Object of the section.--The section provides for the exemption of, liability of the income derived from property held under religious and charitable trust. '
11. As will be seen Section 8 exempts income derived from the property held under trust. Under Section 3, which is the charging section, the total agricultural income of a person has to be charged to tax. Section 4A of the Act seeks to include certain income which would be otherwise excluded, in the total agricultural income of an assessee. But Section 4A does not apply to the present case as it has been drafted on the lines of Section 16 of the Indian I.T. Act, 1922. Section 2(16) defines total agricultural income in the following way :
' ' Total agricultural income ' means the aggregate of the amounts of agricultural income of the different classes specified in Sections 5 and 6 determined respectively in the manner laid down in the said sections and includes all receipts of the description specified in Clauses (a), (b) and (c) of Sub-section (1) of Section 2,'
12. Now, under Section 3, the income of every person is to be calculated. Section 2(11) defines the word ' person ' as under :
' ' person ' means an individual or association of individuals, owning or holding property for himself or for any other, or partly for his own benefit and partly for that of another either as owner, trustee, receiver, manager, administrator or executor or in any capacity recognised by law, and includes an undivided Hindu family, firm or company but does not include a local authority.'
13. It will be seen that under the definition of the word 'person', an individual-and. a trustee are put in separate categories, as every one of them is included in the definition of the word ' person '. It is settled law that where a trust is created the property vests in the trustee, and the title does not remain with the individual. As in the present case a charitable trust was created--and there is no dispute that it was a genuine trust--the assessee became a trustee qua trust property and continued to be the owner of the other properties in his individual capacity. None of the provisions noticed contemplate lumping together the trust income with the individual income of the assessee. Section 8 does not purport to do so, and the Board of Revenue was in error in clubbing the trust income with the individual agricultural income of the assessse. Section 3(2) also does not help, for that contemplates a case where the taxable entity is the same. Here the assessee is two distinct persons in law : one, the assessee as an individual in his capacity as the zamindar of his estate, and the other, as the trustee of the charitable trust. In view of the conclusion reached above, the first question is answered by saying that the assessee was not liable to tax for the sale of timber from the planted groves.
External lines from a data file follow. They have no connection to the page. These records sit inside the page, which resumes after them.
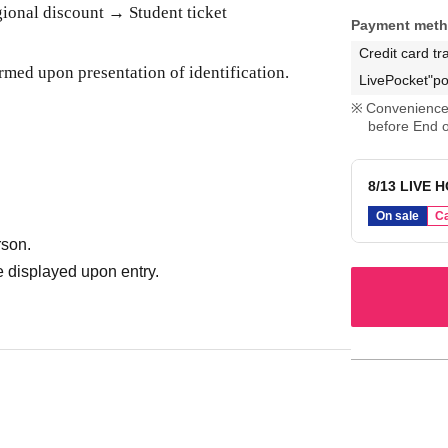
onal discount → Student ticket
Payment met
Credit card tr
rmed upon presentation of identification.
LivePocket"po
Convenience 
before End o
8/13 LIVE H
On sale
Ca
rson.
 displayed upon entry.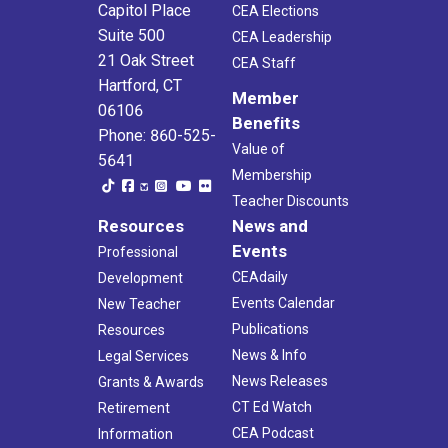
6
Capitol Place
CEA Elections
Wine and Weingarten
Suite 500
Jones Winery
606 Walnut Tree Hill Rd, Shelton
CEA Leadership
21 Oak Street
CEA Staff
Hartford, CT
6:00 pm
-
9:00 pm
JUN
Member
15
Teacher Appreciation Night: Hartford Yard Goats
06106
Benefits
Dunkin' Donuts Park
1214 Main Street, Hartford
Phone: 860-525-
Value of
5641
Membership
12:30 pm
-
4:30 pm
AUG
19
Teacher Discounts
New Local Presidents Workshop
Resources
News and
CEA - 5th Floor Boardroom
21 Oak St, Hartford
Events
Professional
5:00 pm
-
6:30 pm
CEAdaily
SEP
Development
17
Presidents Meeting- Litchfield County
Events Calendar
New Teacher
Mill House Kitchen & Bar
367 Winsted Rd, Torrington
Publications
Resources
News & Info
Legal Services
5:30 pm
-
7:30 pm
SEP
News Releases
Grants & Awards
19
PAC Chair Workshop
CT Ed Watch
Retirement
CEA - 5th Floor Boardroom
21 Oak St, Hartford
CEA Podcast
Information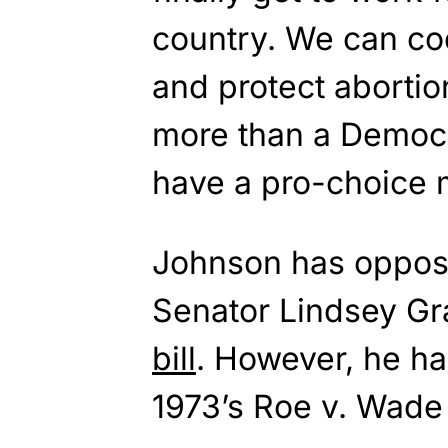
country. We can cod
and protect aborti
more than a Democr
have a pro-choice m
Johnson has oppos
Senator Lindsey G
bill
. However, he ha
1973’s Roe v. Wade 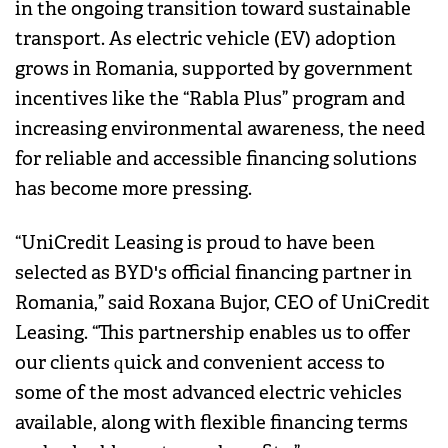
in the ongoing transition toward sustainable
transport. As electric vehicle (EV) adoption
grows in Romania, supported by government
incentives like the “Rabla Plus” program and
increasing environmental awareness, the need
for reliable and accessible financing solutions
has become more pressing.
“UniCredit Leasing is proud to have been
selected as BYD's official financing partner in
Romania,” said Roxana Bujor, CEO of UniCredit
Leasing. “This partnership enables us to offer
our clients quick and convenient access to
some of the most advanced electric vehicles
available, along with flexible financing terms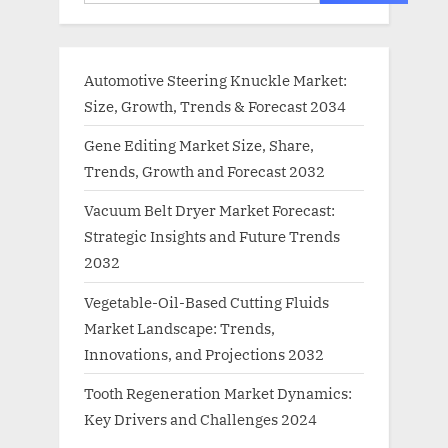
Automotive Steering Knuckle Market:
Size, Growth, Trends & Forecast 2034
Gene Editing Market Size, Share,
Trends, Growth and Forecast 2032
Vacuum Belt Dryer Market Forecast:
Strategic Insights and Future Trends
2032
Vegetable-Oil-Based Cutting Fluids
Market Landscape: Trends,
Innovations, and Projections 2032
Tooth Regeneration Market Dynamics:
Key Drivers and Challenges 2024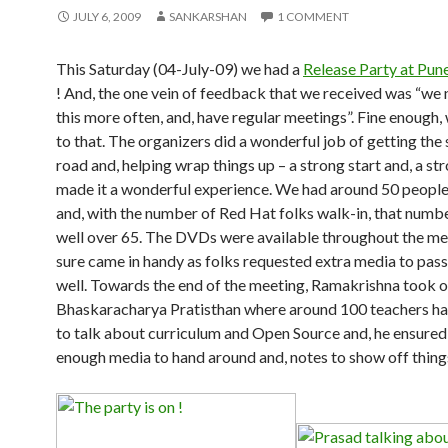
JULY 6, 2009
SANKARSHAN
1 COMMENT
This Saturday (04-July-09) we had a
Release Party at Pun
! And, the one vein of feedback that we received was “we 
this more often, and, have regular meetings”. Fine enough,
to that. The organizers did a wonderful job of getting the
road and, helping wrap things up – a strong start and, a str
made it a wonderful experience. We had around 50 people
and, with the number of Red Hat folks walk-in, that numb
well over 65. The DVDs were available throughout the me
sure came in handy as folks requested extra media to pas
well. Towards the end of the meeting, Ramakrishna took o
Bhaskaracharya Pratisthan where around 100 teachers h
to talk about curriculum and Open Source and, he ensured
enough media to hand around and, notes to show off thing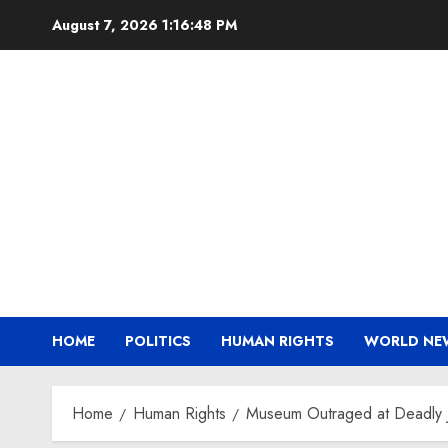
Skip
August 7, 2026
1:16:49 PM
to
content
HOME
POLITICS
HUMAN RIGHTS
WORLD NE
Home
Human Rights
Museum Outraged at Deadly J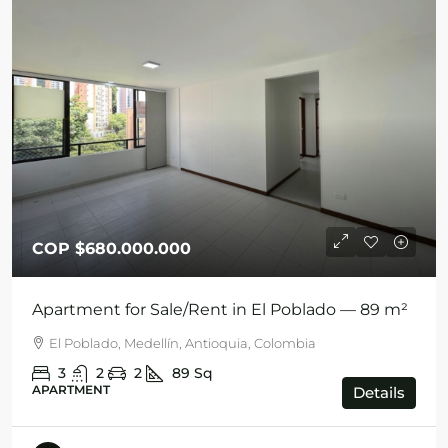
COP
$680.000.000
Apartment for Sale/Rent in El Poblado — 89 m²
El Poblado, Medellín, Antioquia, Colombia
3
2
2
89
Sq
APARTMENT
Details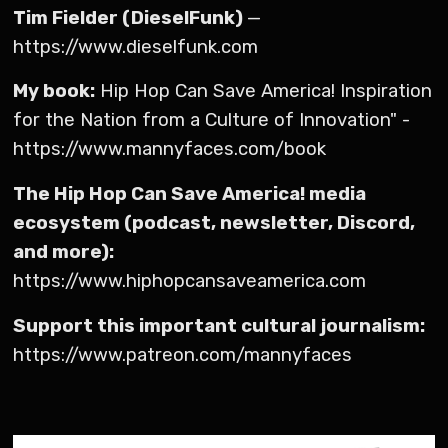
Tim Fielder (DieselFunk)
—
https://www.dieselfunk.com
My book:
Hip Hop Can Save America! Inspiration
for the Nation from a Culture of Innovation" -
https://www.mannyfaces.com/book
The Hip Hop Can Save America! media
ecosystem (podcast, newsletter, Discord,
and more):
https://www.hiphopcansaveamerica.com
Support this important cultural journalism:
https://www.patreon.com/mannyfaces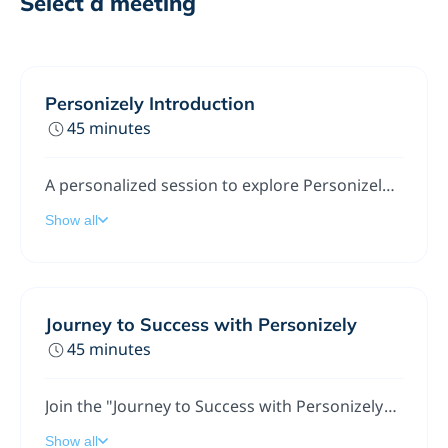
Select a meeting
Personizely Introduction
45 minutes
A personalized session to explore Personizely's features aimed at maximizing your website's conversion potential during your free trial.
Show all
Journey to Success with Personizely
45 minutes
Join the "Journey to Success with Personizely", where we explore key features of our personalization tools and share essential tips for optimal utilization. I, the Customer Success Manager am here to answer your questions, address challenges, and help align our services with your business goals.
Show all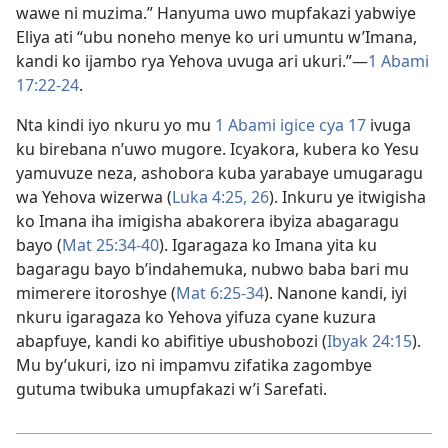
wawe ni muzima.” Hanyuma uwo mupfakazi yabwiye
Eliya ati “ubu noneho menye ko uri umuntu w’Imana,
kandi ko ijambo rya Yehova uvuga ari ukuri.”—
1 Abami
17:22-24
.
Nta kindi iyo nkuru yo mu
1 Abami igice cya 17
ivuga
ku birebana n’uwo mugore. Icyakora, kubera ko Yesu
yamuvuze neza, ashobora kuba yarabaye umugaragu
wa Yehova wizerwa (
Luka 4:25, 26
). Inkuru ye itwigisha
ko Imana iha imigisha abakorera ibyiza abagaragu
bayo (
Mat 25:34-40
). Igaragaza ko Imana yita ku
bagaragu bayo b’indahemuka, nubwo baba bari mu
mimerere itoroshye (
Mat 6:25-34
). Nanone kandi, iyi
nkuru igaragaza ko Yehova yifuza cyane kuzura
abapfuye, kandi ko abifitiye ubushobozi (
Ibyak 24:15
).
Mu by’ukuri, izo ni impamvu zifatika zagombye
gutuma twibuka umupfakazi w’i Sarefati.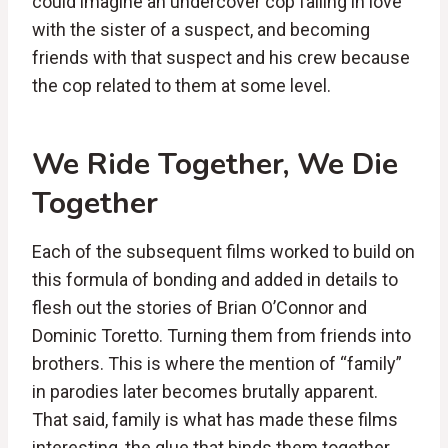
could imagine an undercover cop falling in love
with the sister of a suspect, and becoming
friends with that suspect and his crew because
the cop related to them at some level.
We Ride Together, We Die
Together
Each of the subsequent films worked to build on
this formula of bonding and added in details to
flesh out the stories of Brian O’Connor and
Dominic Toretto. Turning them from friends into
brothers. This is where the mention of “family”
in parodies later becomes brutally apparent.
That said, family is what has made these films
interesting, the glue that binds them together.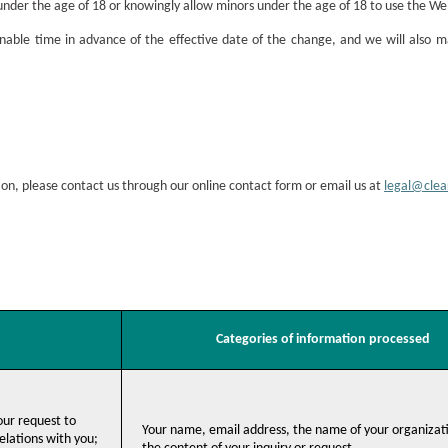
under the age of 18 or knowingly allow minors under the age of 18 to use the We
able time in advance of the effective date of the change, and we will also m
ion, please contact us through our online contact form or email us at
legal@cle
Categories of information processed
your request to
Your name, email address, the name of your organizat
lations with you;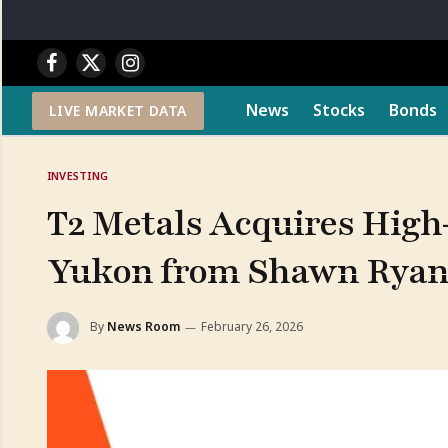
Facebook
X
Instagram
(Twitter)
News
Stocks
Bonds
LIVE MARKET DATA
INVESTING
T2 Metals Acquires High-
Yukon from Shawn Rya
By
News Room
February 26, 2026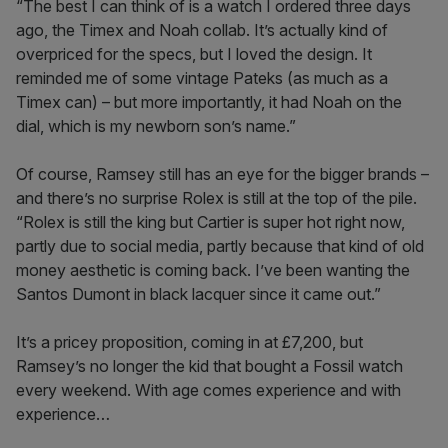
“The best I can think of is a watch I ordered three days
ago, the Timex and Noah collab. It’s actually kind of
overpriced for the specs, but I loved the design. It
reminded me of some vintage Pateks (as much as a
Timex can) – but more importantly, it had Noah on the
dial, which is my newborn son’s name.”
Of course, Ramsey still has an eye for the bigger brands –
and there’s no surprise Rolex is still at the top of the pile.
“Rolex is still the king but Cartier is super hot right now,
partly due to social media, partly because that kind of old
money aesthetic is coming back. I’ve been wanting the
Santos Dumont in black lacquer since it came out.”
It’s a pricey proposition, coming in at £7,200, but
Ramsey’s no longer the kid that bought a Fossil watch
every weekend. With age comes experience and with
experience…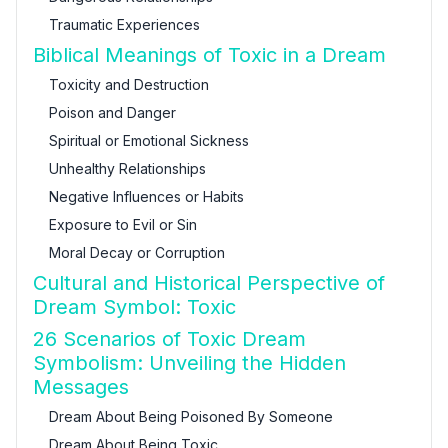
Traumatic Experiences
Biblical Meanings of Toxic in a Dream
Toxicity and Destruction
Poison and Danger
Spiritual or Emotional Sickness
Unhealthy Relationships
Negative Influences or Habits
Exposure to Evil or Sin
Moral Decay or Corruption
Cultural and Historical Perspective of
Dream Symbol: Toxic
26 Scenarios of Toxic Dream
Symbolism: Unveiling the Hidden
Messages
Dream About Being Poisoned By Someone
Dream About Being Toxic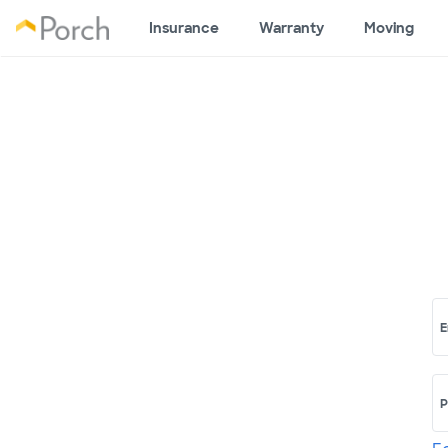
Insurance
Warranty
Moving
E
P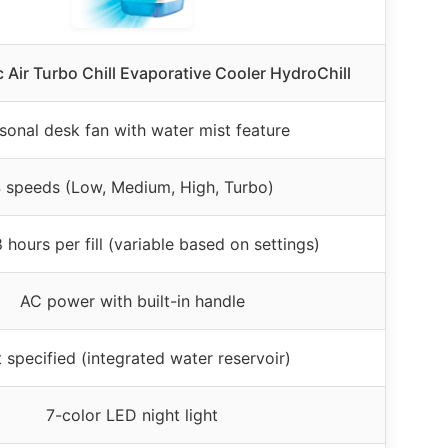
c Air Turbo Chill Evaporative Cooler HydroChill
sonal desk fan with water mist feature
 speeds (Low, Medium, High, Turbo)
 hours per fill (variable based on settings)
AC power with built-in handle
 specified (integrated water reservoir)
7-color LED night light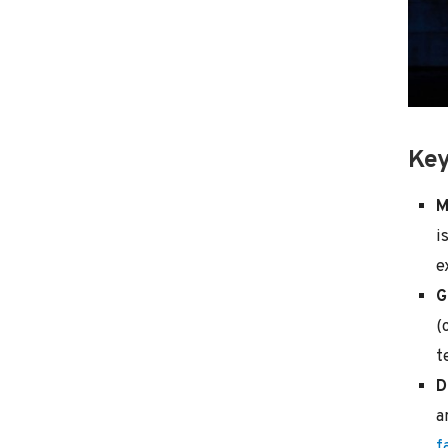
Key
M
i
e
G
(
t
D
a
f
So far as the second question is concerned that is really academic, but as it refers to the sale proceeds of planted groves and trees, in order to avoid any confusion, it is necessary to answer it by saying that the sale proceeds of planted groves and trees were capital receipts, and as such not liable to tax. So far as the third question is concerned it is answered by saying that the income from property which was held under trust for religious and charitable purposes should not be included in the total agricultural income of the assessee. The assessee is entitled to his costs, which is assessed at Rs. 200. Counsel's fee is assessed at the same figure.